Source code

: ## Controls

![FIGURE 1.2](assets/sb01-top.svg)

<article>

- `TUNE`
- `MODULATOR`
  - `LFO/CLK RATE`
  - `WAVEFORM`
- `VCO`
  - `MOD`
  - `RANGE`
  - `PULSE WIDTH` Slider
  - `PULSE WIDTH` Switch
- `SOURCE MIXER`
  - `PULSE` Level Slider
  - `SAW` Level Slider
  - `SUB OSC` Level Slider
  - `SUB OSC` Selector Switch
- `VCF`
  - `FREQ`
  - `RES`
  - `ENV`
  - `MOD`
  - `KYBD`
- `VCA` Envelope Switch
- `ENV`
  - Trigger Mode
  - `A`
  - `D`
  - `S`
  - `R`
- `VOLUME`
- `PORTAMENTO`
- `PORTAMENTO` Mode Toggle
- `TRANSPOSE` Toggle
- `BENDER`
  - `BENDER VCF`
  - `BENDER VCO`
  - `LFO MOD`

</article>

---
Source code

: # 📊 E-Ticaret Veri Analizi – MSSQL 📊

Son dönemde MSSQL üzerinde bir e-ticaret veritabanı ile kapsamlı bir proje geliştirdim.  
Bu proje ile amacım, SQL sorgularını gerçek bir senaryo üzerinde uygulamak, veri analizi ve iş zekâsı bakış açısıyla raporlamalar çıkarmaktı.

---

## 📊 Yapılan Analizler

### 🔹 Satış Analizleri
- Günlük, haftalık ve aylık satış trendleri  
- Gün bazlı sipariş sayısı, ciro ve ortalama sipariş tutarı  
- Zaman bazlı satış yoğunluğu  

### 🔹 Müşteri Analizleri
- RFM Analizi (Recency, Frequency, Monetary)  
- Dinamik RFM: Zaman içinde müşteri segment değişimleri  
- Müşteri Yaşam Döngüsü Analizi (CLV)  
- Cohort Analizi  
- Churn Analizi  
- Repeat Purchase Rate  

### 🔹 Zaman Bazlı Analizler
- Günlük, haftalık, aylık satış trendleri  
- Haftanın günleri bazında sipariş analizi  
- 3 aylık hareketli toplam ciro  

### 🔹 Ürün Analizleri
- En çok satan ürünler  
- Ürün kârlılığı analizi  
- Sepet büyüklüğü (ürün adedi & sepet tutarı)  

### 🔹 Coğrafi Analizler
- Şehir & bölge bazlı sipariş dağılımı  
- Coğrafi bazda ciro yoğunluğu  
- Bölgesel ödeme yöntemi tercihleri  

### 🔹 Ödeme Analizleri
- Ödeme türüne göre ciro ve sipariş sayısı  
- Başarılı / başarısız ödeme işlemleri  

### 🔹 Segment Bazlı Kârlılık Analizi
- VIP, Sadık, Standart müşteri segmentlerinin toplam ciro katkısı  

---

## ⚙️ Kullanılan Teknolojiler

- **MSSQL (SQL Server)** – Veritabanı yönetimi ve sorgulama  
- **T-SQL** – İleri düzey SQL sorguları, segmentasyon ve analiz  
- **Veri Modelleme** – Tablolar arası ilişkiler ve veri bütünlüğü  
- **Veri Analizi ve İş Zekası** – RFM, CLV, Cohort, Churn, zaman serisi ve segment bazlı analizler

= = = = = = =

Action item: The whole listing above is to be transcribed exactly, line for line.

Written answer:
Source code

: ## Controls

![FIGURE 1.2](assets/sb01-top.svg)

<article>

- `TUNE`
- `MODULATOR`
  - `LFO/CLK RATE`
  - `WAVEFORM`
- `VCO`
  - `MOD`
  - `RANGE`
  - `PULSE WIDTH` Slider
  - `PULSE WIDTH` Switch
- `SOURCE MIXER`
  - `PULSE` Level Slider
  - `SAW` Level Slider
  - `SUB OSC` Level Slider
  - `SUB OSC` Selector Switch
- `VCF`
  - `FREQ`
  - `RES`
  - `ENV`
  - `MOD`
  - `KYBD`
- `VCA` Envelope Switch
- `ENV`
  - Trigger Mode
  - `A`
  - `D`
  - `S`
  - `R`
- `VOLUME`
- `PORTAMENTO`
- `PORTAMENTO` Mode Toggle
- `TRANSPOSE` Toggle
- `BENDER`
  - `BENDER VCF`
  - `BENDER VCO`
  - `LFO MOD`

</article>

---
Source code

: # 📊 E-Ticaret Veri Analizi – MSSQL 📊

Son dönemde MSSQL üzerinde bir e-ticaret veritabanı ile kapsamlı bir proje geliştirdim.  
Bu proje ile amacım, SQL sorgularını gerçek bir senaryo üzerinde uygulamak, veri analizi ve iş zekâsı bakış açısıyla raporlamalar çıkarmaktı.

---

## 📊 Yapılan Analizler

### 🔹 Satış Analizleri
- Günlük, haftalık ve aylık satış trendleri  
- Gün bazlı sipariş sayısı, ciro ve ortalama sipariş tutarı  
- Zaman bazlı satış yoğunluğu  

### 🔹 Müşteri Analizleri
- RFM Analizi (Recency, Frequency, Monetary)  
- Dinamik RFM: Zaman içinde müşteri segment değişimleri  
- Müşteri Yaşam Döngüsü Analizi (CLV)  
- Cohort Analizi  
- Churn Analizi  
- Repeat Purchase Rate  

### 🔹 Zaman Bazlı Analizler
- Günlük, haftalık, aylık satış trendleri  
- Haftanın günleri bazında sipariş analizi  
- 3 aylık hareketli toplam ciro  

### 🔹 Ürün Analizleri
- En çok satan ürünler  
- Ürün kârlılığı analizi  
- Sepet büyüklüğü (ürün adedi & sepet tutarı)  

### 🔹 Coğrafi Analizler
- Şehir & bölge bazlı sipariş dağılımı  
- Coğrafi bazda ciro yoğunluğu  
- Bölgesel ödeme yöntemi tercihleri  

### 🔹 Ödeme Analizleri
- Ödeme türüne göre ciro ve sipariş sayısı  
- Başarılı / başarısız ödeme işlemleri  

### 🔹 Segment Bazlı Kârlılık Analizi
- VIP, Sadık, Standart müşteri segmentlerinin toplam ciro katkısı  

---

## ⚙️ Kullanılan Teknolojiler

- **MSSQL (SQL Server)** – Veritabanı yönetimi ve sorgulama  
- **T-SQL** – İleri düzey SQL sorguları, segmentasyon ve analiz  
- **Veri Modelleme** – Tablolar arası ilişkiler ve veri bütünlüğü  
- **Veri Analizi ve İş Zekası** – RFM, CLV, Cohort, Churn, zaman serisi ve segment bazlı analizler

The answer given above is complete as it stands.